The S&P 500 has now held the round 2800 number for 12 straight sessions, as it receded nearly 2% recently. Today made the handle on its cup base legitimate, being 5 days in duration now. The Russell 2000 is still battling with resistance at its upward sloping 50 day SMA, similar to the late April-early May occurrence, before taking off gaining 25 off 33 days beginning with the 5/4 session decisively ending above the 50 day SMA.
The market feels heavier than just being a few percent off all time highs. Wednesday brought weakness in airlines, oil, retailers and gold. Feels pretty diverse. The IYT is having issues with the very round 200 number once again, so soon after doing so in early June too. The GLD is looking at a possible 7th loss in the last 8 weeks. The XRT which was having trouble with the very round 50 number is now trying to stay above its 50 day SMA and the JETS ETF, which is somewhat illiquid, is flying at a low altitude off 11% from most recent 52 week highs.
Technology was in focus Wednesday as the group delivered courtesy of AAPL. The XLK was the best major S&P performer rising .6%, outdoing healthcare and financials which rose .2%. The ETF however has CLOSED in the lower half of the daily range the last four days. It has barely made back one third of the losses of 3.3% from 7/27-30 the last couple days, a meager showing. To add to the negative narrative volume has been soft Tuesday and Wednesday, compared to the bloated volume as the fund lost ground Monday and last Friday. The 70 number that was rough resistance in March and May is your line in the sand.
Energy lagged as the XLE fell by 1.5% battling to stay above its 50 day SMA. Since undercutting the important line on 6/15 it has bobbed above and below the line. It has been tough to judge, and I have been getting more bullish on the space and could very well be wrong. Until 79 is taken out on a CLOSING basis I think you have to lean bearish. One still has to overcome the bearish engulfing candle on 5/22, the bearish shooting star from 7/10 and Mondays doji candle followed up by Tuesday bearish engulfing candle. Perhaps there will not be a crude awakening to the upside.
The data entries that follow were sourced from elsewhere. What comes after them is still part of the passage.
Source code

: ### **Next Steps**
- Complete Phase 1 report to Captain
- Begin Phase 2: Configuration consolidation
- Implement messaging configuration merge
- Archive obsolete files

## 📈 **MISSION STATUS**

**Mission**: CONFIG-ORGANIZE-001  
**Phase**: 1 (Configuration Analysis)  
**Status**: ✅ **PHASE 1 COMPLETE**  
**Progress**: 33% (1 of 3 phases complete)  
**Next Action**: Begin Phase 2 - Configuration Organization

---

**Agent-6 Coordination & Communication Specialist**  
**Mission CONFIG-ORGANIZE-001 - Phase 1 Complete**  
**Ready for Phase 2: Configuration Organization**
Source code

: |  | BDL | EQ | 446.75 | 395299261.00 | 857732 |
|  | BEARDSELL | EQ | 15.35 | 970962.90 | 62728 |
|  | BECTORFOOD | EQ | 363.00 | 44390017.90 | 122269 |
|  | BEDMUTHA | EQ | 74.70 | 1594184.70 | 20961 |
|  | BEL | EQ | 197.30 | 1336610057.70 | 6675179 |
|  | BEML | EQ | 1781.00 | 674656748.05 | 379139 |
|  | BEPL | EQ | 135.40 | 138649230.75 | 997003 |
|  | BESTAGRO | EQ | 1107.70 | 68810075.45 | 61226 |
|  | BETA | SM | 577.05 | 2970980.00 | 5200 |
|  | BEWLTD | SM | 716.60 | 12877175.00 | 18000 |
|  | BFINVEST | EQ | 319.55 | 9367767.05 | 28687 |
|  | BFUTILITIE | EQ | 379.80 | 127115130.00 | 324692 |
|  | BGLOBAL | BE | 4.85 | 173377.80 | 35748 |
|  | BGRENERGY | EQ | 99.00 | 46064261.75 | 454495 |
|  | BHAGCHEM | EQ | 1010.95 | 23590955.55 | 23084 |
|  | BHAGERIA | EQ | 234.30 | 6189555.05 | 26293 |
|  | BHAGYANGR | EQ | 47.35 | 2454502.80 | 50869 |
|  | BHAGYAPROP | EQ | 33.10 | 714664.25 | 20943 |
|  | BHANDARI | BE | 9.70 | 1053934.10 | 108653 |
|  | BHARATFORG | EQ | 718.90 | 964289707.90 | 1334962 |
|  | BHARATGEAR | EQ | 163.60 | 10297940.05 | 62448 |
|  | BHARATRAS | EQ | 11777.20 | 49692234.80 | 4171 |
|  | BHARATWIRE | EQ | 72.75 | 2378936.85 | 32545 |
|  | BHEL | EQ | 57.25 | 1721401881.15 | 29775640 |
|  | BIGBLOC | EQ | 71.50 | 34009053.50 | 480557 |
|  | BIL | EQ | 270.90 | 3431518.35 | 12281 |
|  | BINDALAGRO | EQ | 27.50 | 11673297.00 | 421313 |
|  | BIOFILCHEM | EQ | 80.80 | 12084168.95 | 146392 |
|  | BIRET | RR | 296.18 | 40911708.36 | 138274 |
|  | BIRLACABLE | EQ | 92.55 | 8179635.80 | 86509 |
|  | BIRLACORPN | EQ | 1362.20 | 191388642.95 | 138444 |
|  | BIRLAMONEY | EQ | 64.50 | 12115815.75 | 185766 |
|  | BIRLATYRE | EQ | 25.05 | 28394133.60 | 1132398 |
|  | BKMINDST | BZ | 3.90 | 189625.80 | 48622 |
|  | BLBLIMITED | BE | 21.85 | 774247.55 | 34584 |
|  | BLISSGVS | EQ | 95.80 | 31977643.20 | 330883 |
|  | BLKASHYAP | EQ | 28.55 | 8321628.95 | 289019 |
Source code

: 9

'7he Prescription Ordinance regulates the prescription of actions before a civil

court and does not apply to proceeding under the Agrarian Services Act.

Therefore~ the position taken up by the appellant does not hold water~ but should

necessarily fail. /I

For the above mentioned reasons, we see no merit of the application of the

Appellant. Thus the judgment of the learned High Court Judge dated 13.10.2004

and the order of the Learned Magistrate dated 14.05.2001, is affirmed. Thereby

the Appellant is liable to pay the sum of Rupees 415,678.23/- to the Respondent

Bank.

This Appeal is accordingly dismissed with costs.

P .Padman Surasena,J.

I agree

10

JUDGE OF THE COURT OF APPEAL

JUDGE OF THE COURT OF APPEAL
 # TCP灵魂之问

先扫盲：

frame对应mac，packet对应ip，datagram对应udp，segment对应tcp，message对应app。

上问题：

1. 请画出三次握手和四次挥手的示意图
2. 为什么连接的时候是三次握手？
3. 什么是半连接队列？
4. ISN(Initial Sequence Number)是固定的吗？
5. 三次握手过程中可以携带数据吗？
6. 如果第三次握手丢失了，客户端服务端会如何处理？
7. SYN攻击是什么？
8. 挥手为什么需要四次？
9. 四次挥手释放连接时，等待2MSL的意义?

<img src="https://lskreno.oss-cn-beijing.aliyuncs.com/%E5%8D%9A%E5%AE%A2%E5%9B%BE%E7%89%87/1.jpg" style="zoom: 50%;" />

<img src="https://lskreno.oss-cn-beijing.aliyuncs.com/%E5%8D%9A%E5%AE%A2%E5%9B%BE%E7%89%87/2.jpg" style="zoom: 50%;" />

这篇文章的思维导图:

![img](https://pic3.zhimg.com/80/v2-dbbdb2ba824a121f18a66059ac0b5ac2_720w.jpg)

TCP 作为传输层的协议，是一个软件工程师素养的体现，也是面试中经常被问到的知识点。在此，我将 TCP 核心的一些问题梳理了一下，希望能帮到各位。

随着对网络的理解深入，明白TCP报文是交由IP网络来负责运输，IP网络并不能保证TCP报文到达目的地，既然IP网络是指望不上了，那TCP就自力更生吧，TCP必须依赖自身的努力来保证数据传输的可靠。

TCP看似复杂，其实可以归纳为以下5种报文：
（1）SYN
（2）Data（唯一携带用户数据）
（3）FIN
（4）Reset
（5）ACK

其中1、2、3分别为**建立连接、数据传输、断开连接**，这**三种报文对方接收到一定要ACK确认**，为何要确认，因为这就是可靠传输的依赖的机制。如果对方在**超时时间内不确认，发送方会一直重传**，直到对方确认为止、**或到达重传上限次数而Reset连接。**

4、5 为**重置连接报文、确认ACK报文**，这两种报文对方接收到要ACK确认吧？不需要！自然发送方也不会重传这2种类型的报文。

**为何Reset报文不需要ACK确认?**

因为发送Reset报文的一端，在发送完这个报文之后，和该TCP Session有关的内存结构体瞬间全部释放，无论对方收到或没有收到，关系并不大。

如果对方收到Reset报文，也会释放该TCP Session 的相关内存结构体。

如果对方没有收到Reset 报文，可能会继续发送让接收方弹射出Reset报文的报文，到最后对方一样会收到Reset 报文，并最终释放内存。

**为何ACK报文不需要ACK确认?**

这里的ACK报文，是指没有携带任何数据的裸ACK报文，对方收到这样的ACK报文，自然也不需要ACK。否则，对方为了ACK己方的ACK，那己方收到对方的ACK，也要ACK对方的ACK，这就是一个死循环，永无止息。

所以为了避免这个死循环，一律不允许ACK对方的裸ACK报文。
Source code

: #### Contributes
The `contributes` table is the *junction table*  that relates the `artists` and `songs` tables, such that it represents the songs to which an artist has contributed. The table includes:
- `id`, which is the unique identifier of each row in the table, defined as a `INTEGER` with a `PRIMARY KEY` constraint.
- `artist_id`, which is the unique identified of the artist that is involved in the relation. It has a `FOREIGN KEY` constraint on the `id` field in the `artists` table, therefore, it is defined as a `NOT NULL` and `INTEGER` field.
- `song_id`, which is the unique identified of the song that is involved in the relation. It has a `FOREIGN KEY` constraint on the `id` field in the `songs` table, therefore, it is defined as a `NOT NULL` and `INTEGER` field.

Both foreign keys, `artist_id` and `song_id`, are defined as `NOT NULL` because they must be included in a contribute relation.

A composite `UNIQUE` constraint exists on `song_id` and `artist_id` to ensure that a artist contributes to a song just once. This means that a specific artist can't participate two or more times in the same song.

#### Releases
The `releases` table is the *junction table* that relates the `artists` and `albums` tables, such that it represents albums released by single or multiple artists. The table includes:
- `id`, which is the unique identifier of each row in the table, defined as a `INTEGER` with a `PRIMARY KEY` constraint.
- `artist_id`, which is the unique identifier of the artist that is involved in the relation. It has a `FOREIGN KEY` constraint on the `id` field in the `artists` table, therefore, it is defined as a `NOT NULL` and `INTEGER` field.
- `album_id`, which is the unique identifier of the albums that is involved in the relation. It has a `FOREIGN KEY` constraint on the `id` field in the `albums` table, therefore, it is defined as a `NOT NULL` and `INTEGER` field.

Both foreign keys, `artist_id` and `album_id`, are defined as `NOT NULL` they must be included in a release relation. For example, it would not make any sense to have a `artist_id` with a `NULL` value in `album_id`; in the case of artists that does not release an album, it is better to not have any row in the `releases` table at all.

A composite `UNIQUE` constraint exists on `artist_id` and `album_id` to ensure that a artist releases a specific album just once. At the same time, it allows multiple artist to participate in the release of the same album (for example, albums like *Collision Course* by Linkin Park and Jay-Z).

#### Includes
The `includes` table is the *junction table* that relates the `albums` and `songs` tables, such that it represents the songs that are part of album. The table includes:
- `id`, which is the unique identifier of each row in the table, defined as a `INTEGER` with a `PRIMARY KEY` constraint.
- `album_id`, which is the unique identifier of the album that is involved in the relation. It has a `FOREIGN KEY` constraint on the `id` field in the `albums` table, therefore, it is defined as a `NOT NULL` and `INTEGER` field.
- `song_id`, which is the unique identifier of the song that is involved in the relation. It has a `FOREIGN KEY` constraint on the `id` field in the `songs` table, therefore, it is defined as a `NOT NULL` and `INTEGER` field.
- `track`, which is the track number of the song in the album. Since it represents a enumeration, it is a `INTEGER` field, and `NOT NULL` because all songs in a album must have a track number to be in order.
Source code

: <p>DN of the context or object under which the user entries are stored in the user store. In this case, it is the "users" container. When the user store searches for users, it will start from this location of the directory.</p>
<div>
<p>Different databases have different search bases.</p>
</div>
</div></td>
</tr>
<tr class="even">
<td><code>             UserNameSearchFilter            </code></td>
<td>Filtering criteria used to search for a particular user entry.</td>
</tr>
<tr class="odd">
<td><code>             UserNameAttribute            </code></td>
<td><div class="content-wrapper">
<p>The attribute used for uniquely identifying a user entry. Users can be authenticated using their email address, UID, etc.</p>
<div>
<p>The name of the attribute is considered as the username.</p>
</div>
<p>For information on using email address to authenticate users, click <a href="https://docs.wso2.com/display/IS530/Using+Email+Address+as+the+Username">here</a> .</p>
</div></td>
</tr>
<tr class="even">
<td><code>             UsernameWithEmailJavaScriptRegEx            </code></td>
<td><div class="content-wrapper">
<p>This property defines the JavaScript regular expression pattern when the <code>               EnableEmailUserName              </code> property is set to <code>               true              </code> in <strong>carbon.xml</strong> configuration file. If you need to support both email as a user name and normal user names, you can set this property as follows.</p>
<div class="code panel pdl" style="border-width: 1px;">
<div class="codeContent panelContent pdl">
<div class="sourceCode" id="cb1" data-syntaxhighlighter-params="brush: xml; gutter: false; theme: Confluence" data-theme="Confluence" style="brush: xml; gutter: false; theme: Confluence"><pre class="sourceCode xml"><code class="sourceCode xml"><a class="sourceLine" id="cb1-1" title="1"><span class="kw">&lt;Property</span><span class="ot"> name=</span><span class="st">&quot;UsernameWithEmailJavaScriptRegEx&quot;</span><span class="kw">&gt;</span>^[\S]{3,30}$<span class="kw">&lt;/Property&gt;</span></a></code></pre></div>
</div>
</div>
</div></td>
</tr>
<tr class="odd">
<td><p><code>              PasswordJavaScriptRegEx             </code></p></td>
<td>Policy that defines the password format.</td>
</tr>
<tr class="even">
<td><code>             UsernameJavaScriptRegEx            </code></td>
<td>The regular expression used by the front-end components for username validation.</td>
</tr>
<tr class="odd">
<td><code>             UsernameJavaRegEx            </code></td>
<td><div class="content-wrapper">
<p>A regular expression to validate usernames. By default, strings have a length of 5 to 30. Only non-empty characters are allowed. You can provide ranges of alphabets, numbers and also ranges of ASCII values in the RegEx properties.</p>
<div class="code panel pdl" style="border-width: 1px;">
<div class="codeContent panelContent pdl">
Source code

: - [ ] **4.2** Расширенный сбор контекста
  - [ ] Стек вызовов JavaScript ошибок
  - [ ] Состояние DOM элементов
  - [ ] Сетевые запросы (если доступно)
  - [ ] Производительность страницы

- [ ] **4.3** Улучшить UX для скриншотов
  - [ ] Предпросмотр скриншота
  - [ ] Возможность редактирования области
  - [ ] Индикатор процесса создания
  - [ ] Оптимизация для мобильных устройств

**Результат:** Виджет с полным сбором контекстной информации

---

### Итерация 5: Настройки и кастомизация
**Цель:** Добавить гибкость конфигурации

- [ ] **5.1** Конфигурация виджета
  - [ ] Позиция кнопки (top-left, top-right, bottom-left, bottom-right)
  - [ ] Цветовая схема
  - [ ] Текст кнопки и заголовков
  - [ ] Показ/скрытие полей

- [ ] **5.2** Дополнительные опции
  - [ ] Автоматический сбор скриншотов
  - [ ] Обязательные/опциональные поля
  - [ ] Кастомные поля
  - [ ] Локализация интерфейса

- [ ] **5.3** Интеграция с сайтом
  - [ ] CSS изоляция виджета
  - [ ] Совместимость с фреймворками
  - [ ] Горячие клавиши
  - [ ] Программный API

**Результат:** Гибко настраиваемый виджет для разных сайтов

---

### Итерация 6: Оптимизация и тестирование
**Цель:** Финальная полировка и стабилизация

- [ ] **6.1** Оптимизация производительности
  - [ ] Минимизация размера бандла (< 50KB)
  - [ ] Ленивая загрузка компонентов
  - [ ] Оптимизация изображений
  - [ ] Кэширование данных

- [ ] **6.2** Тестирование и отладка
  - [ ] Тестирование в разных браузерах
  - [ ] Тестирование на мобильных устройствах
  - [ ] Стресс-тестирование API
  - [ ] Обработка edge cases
We are big believers in confirming prices, most importantly on a CLOSING basis. The round number theory is also a favorite and the chart below has both. In our Friday 7/27 Game Plan this is how we profiled PTC, a best in breed software name. It was on the verge on breaking above a bullish ascending triangle formation whose trigger aligned with the very round par number. However the 100 figure was never taken out on a CLOSING basis and has since fallen 8% off most recent all time highs. Those who purchased trying to front run the trigger have payed a price. It is now nearing a gap fill from the 6/8 session. If that should hold one could enter there and add to through a potential double bottom trigger of 99.96. Those pesky round numbers are something.